Doğal Kaynakların Bilinçsizce Tüketilmesinin Etkileri

Çevrenizdeki doğal kaynaklara örnek veriniz. Bu kaynakların bilinçsizce tüketilmesi yaşantımızı nasıl etkiler?

Doğal kaynakların bilinçsizce tüketilmesine karşı neler yapılabilir? Hayatımızın bir çok aşamasında doğal kaynaklardan faydalanırız. Doğal kaynaklar su, hava, bitki örtüsü, toprak, hayvanlar ve madenlerdir. Bu doğal kaynaklar insanlar tarafından bitmeyecekmiş gibi görünür, ama insanların bilinçsizce kullanmaları sebebiyle hızla azalmakta bir çoğu bitme tehlikesi göstermektedirler. Bizim görevimiz onları bilinçsizce kullanıp onları yok etmek değil, bilinçli ihtiyacımız kadar kullanıp onlardan faydalanmaktır.

Doğal kaynakların bilinçsizce tüketilmesinin insan yaşamına etkileri neler olabilir?

İnsanlar, hayvanlar ve bitkiler hayatları için gerekli oksijeni hava ile kullanırlar. İnsanların çeşitli şekillerde, fabrika bacaları, araba egzoz hazları ile bu havayı kirletirler. Bu hava kirliliği ile zehirli atıklar yağmur suları ile akarsularına ve toprağa karışmaktadır. Toprakta bulunan ve suda yaşayan canlılar bu durum olumsuz etkilemekte, canlı türlerinin azalmasına ve yok olmasına sebep olmaktadır. Doğadaki canlı türlerinin zenginliği sağlıklı bir çevre ile mümkün olabilmektedir.

doğal kaynakların tüketilmesi

Su, canlıların hayatlarını sürdürebilmeleri için en önemli doğal kaynaklardandır. Canlıların vücutlarının önemli bir kısmını su oluşturduğu gibi, yeryüzünün 3/4’ünü de su oluşturmaktadır. İnsanlar kendi vücutlarının ihtiyacı olarak tüketmeleri yanında bir çok alanda (temizlik, elektrik üretimi, bahçe tarla sulama) sudan faydalanır.

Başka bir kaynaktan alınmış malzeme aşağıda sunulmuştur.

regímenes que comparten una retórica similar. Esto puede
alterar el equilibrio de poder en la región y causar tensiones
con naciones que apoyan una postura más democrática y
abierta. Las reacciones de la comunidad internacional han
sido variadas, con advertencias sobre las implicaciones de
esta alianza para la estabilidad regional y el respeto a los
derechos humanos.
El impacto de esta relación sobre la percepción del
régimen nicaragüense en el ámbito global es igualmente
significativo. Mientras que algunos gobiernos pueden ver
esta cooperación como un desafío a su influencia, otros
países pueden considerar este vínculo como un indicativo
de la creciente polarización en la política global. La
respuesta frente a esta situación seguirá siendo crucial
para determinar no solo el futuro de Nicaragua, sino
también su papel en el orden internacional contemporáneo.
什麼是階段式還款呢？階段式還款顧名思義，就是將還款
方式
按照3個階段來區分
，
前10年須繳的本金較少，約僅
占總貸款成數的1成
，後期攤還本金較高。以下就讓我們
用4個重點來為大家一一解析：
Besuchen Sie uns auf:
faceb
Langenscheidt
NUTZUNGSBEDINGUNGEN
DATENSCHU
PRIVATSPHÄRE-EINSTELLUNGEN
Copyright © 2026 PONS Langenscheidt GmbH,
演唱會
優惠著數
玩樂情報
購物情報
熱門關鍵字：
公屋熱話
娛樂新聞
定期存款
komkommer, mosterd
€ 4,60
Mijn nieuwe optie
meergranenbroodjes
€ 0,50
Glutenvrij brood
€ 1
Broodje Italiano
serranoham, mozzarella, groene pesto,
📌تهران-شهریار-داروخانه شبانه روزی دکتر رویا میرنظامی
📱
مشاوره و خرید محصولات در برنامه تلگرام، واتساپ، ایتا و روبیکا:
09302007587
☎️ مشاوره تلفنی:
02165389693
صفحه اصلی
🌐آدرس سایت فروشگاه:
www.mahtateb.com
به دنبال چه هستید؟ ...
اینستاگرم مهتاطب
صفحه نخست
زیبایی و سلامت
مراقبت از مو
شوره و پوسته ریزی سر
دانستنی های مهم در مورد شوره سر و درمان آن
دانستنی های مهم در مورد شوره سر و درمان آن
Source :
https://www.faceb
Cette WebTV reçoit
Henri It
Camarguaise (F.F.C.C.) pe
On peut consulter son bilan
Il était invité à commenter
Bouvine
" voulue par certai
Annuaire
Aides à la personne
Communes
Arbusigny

Suyun içinde yaşayan canlılar içinde su yaşam ortamı sağlamaktadır. Suda yaşayan canlılarda insanların beslenmesi için önemli bir yer tutar. İnsanların göl, akarsu ve denizlere bıraktığı kirli atık suları ve atık maddeler suda yaşayan canlıların azalmasına ve yok olmasına sebep olmaktadır.

Denizlerin kirlenmesi sebebiyle turizm olanakları da kaybolmaktadır. Haliç, ve İzmit körfezinin kirliliği sebebiyle turizm olanakları kaybolduğu gibi orada yaşayan canlı sayısı yok denecek kadar azalmıştır. Sanayinin durumu da su kirlenmesinde etkilidir.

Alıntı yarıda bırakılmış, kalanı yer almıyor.